--- Begin INPUT DATA ---

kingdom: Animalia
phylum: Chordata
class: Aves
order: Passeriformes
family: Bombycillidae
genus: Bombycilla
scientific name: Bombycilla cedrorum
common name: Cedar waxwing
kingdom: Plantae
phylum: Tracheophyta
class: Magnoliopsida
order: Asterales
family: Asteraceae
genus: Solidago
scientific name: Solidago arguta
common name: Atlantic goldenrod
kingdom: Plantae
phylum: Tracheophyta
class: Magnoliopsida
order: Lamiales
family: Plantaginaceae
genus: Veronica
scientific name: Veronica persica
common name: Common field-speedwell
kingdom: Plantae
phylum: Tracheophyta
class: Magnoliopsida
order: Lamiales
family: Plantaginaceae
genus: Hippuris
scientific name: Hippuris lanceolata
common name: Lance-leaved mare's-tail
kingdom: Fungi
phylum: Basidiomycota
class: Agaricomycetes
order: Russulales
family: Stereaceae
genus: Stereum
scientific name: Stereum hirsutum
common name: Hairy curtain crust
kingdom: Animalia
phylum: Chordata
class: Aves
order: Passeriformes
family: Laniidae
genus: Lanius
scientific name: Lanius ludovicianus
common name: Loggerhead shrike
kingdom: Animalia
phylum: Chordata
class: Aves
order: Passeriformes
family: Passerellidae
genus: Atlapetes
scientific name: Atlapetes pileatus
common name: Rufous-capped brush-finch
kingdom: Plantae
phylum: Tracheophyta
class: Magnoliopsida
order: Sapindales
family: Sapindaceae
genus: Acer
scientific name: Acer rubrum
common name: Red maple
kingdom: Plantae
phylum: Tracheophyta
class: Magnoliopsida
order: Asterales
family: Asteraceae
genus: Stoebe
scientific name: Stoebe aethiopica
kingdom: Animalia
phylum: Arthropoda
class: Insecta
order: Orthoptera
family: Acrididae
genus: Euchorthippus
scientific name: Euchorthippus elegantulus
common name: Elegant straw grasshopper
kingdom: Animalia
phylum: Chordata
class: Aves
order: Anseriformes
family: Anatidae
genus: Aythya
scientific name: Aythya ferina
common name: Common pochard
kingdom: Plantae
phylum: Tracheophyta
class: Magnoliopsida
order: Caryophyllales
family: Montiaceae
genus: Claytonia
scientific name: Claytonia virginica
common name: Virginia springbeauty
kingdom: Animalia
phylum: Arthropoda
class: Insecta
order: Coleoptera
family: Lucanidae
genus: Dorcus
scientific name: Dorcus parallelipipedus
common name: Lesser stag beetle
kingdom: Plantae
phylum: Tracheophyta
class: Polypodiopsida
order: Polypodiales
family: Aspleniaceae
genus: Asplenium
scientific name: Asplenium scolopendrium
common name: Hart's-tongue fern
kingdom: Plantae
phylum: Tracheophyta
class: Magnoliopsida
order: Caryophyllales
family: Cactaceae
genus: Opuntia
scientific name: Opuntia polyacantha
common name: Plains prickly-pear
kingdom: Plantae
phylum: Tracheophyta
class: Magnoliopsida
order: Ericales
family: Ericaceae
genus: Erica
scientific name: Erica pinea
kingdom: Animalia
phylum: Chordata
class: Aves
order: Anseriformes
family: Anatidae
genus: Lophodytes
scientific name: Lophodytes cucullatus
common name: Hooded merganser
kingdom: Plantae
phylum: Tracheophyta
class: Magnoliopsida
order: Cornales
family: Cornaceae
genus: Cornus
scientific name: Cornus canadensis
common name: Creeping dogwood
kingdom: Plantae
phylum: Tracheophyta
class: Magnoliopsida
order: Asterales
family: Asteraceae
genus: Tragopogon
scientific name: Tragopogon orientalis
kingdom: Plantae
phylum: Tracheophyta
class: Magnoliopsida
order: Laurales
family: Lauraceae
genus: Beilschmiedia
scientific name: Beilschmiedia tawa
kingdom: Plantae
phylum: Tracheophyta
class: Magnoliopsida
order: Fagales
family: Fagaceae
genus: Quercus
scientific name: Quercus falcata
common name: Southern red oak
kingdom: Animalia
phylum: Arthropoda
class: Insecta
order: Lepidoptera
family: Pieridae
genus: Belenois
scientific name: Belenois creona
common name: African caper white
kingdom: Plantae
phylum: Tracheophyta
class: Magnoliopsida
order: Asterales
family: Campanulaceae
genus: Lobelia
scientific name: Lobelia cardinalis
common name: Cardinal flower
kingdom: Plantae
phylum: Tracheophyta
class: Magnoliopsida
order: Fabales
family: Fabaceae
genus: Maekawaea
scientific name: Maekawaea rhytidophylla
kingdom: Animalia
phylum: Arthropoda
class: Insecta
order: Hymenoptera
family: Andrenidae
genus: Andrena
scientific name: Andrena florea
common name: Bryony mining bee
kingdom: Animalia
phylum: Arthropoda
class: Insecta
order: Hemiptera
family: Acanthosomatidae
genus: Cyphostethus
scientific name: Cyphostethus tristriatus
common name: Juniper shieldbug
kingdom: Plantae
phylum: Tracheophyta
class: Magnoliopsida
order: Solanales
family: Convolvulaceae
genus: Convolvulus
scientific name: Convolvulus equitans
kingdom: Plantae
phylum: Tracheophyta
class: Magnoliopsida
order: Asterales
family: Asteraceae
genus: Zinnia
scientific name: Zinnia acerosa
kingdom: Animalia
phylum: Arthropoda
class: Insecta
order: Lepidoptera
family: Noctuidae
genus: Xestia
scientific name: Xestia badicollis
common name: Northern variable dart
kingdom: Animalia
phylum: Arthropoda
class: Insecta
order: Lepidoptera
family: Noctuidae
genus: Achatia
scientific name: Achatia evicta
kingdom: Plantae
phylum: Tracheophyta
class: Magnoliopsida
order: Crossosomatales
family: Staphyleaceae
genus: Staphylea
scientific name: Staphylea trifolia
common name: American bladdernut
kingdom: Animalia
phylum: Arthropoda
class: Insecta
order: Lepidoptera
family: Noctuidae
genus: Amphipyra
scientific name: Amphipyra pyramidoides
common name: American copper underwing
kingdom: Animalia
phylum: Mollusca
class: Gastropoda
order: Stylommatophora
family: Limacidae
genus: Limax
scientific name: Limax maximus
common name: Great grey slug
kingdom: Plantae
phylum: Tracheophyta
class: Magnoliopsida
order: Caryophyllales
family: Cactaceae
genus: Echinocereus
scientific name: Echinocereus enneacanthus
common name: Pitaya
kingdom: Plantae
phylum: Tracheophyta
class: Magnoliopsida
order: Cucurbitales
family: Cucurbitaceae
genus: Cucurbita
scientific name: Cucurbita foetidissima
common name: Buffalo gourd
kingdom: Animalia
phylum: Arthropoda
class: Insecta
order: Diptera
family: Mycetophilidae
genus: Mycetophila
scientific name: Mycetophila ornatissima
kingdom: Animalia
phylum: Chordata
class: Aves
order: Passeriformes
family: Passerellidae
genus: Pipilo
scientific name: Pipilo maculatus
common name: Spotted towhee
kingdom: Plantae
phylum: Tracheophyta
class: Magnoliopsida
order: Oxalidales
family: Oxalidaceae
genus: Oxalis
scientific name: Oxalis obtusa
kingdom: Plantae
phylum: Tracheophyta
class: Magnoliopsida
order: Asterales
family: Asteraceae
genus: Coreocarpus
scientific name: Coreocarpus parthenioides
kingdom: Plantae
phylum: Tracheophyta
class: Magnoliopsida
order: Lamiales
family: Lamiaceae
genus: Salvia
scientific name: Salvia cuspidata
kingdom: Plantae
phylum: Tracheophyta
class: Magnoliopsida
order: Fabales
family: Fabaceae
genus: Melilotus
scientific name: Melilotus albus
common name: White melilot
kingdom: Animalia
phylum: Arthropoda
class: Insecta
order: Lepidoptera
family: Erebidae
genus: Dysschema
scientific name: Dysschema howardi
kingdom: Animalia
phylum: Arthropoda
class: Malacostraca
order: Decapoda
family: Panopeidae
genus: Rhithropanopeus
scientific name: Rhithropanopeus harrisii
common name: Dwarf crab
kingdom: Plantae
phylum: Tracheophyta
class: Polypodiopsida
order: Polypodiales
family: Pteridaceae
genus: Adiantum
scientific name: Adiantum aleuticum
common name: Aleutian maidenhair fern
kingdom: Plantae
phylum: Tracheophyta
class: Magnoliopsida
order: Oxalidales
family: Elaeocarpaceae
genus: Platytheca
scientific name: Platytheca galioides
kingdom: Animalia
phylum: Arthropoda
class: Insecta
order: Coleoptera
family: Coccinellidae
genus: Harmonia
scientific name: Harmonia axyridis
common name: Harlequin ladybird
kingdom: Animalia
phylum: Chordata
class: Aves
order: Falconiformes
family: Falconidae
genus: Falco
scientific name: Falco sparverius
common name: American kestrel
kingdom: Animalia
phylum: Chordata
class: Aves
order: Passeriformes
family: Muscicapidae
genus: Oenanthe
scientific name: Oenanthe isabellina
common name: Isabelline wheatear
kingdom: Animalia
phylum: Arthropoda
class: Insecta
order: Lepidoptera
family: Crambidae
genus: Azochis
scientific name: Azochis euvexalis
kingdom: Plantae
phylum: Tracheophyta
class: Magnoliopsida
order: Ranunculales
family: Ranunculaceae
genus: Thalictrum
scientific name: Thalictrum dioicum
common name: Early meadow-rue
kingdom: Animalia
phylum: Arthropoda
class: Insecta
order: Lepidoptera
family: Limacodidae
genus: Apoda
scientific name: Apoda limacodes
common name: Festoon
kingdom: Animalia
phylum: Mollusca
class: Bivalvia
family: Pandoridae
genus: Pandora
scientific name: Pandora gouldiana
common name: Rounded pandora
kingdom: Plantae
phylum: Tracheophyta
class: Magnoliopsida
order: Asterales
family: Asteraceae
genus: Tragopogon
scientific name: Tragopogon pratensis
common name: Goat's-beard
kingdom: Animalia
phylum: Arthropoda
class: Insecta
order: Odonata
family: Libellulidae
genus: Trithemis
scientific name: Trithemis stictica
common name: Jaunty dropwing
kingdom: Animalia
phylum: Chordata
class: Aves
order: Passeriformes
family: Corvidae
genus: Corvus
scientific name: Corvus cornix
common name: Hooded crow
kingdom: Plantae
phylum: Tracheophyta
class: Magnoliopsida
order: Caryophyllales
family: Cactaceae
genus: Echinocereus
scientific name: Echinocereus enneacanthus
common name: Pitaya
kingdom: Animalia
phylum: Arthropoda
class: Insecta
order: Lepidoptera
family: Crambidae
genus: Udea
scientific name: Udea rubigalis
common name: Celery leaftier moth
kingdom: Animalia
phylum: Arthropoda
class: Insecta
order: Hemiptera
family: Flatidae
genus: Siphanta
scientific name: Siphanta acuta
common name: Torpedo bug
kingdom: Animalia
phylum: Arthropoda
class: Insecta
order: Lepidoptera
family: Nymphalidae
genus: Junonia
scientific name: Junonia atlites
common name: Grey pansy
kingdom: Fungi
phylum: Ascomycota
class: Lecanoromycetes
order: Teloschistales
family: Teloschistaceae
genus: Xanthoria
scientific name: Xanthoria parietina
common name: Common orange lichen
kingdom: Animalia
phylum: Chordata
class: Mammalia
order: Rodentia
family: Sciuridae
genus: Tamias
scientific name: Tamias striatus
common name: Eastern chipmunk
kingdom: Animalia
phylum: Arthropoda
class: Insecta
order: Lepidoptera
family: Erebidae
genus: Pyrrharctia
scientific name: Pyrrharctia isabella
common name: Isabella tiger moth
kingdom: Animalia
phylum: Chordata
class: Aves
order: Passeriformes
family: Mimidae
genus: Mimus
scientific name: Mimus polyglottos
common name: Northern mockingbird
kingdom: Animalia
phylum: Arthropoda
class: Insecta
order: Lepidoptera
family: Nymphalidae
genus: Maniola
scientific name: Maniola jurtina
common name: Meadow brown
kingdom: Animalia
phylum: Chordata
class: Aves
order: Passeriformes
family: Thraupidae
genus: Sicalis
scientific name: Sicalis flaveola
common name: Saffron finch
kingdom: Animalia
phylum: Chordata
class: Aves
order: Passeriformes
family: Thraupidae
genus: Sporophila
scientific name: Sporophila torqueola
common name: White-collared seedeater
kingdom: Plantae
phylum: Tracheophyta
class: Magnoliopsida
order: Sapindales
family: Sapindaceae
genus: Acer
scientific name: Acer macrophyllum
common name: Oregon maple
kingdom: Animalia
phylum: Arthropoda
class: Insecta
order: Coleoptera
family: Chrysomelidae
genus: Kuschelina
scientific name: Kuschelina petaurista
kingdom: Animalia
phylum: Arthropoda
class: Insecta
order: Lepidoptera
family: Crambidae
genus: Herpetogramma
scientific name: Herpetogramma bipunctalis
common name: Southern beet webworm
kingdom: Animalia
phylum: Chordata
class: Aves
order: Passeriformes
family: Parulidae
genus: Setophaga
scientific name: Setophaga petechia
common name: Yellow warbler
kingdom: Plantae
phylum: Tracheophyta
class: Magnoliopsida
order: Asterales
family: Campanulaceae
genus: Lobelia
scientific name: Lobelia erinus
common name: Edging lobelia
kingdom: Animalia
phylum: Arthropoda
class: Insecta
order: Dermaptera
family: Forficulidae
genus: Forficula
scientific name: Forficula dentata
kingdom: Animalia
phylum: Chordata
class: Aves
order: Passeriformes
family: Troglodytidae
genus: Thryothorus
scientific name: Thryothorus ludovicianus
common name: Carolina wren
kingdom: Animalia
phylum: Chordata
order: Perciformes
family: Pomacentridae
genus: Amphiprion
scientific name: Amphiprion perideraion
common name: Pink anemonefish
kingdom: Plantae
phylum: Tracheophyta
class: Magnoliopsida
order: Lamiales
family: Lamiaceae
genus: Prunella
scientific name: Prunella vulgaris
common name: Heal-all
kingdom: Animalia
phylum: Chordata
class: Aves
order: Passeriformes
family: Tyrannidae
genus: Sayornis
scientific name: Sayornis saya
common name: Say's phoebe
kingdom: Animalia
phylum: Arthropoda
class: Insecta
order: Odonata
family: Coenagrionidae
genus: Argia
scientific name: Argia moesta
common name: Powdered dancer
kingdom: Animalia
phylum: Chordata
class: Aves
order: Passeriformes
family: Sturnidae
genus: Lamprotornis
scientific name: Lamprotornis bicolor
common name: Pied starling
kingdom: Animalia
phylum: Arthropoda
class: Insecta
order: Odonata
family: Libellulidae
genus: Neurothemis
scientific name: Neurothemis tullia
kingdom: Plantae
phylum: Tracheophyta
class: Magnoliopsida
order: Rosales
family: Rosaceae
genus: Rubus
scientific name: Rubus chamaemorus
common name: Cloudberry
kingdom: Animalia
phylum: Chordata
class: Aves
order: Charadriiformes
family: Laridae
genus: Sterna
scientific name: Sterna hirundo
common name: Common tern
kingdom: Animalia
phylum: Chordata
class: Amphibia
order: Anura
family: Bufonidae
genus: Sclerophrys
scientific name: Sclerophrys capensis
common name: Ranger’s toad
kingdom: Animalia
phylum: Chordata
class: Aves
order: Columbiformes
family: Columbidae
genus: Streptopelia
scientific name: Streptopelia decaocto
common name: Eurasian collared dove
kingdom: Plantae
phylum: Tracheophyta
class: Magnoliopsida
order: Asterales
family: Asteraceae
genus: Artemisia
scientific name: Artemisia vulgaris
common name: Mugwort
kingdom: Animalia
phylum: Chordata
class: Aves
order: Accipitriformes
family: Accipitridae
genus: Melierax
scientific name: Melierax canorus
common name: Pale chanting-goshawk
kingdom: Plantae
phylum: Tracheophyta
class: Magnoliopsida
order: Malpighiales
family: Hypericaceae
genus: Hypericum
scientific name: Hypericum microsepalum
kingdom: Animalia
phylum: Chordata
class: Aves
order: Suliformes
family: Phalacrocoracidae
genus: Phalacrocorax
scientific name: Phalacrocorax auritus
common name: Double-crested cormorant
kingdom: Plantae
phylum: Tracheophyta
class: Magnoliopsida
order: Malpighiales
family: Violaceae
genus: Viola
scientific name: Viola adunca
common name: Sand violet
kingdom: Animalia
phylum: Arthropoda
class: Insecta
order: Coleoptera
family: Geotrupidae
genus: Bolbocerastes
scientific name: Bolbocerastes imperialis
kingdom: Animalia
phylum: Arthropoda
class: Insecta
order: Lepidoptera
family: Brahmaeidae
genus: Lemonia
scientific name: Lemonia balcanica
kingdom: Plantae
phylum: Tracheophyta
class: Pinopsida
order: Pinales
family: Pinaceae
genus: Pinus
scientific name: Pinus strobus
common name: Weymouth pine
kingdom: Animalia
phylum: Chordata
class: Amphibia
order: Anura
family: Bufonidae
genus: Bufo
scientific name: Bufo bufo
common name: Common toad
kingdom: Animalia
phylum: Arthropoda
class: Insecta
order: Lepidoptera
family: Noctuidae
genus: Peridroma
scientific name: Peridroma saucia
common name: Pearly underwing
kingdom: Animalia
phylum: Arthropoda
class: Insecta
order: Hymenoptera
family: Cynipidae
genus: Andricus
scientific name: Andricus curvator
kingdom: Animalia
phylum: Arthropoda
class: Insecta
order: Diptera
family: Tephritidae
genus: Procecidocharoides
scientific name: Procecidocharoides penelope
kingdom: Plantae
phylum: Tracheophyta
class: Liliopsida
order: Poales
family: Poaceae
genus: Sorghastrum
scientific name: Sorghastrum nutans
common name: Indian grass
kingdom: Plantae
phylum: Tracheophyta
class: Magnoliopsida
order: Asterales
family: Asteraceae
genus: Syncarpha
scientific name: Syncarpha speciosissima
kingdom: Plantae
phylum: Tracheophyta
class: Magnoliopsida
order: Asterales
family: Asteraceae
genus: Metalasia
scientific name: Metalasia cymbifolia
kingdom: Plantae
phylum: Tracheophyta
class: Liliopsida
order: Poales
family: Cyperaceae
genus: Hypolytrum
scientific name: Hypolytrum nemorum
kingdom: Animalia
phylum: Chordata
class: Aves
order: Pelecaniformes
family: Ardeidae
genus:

--- End INPUT DATA ---

Render the stretch from the start of the entries above through the line containing "scientific name: Solidago arguta" as a JSON list of strings, one string per line, leaving out any blank lines.

[
  "kingdom: Animalia",
  "phylum: Chordata",
  "class: Aves",
  "order: Passeriformes",
  "family: Bombycillidae",
  "genus: Bombycilla",
  "scientific name: Bombycilla cedrorum",
  "common name: Cedar waxwing",
  "kingdom: Plantae",
  "phylum: Tracheophyta",
  "class: Magnoliopsida",
  "order: Asterales",
  "family: Asteraceae",
  "genus: Solidago",
  "scientific name: Solidago arguta"
]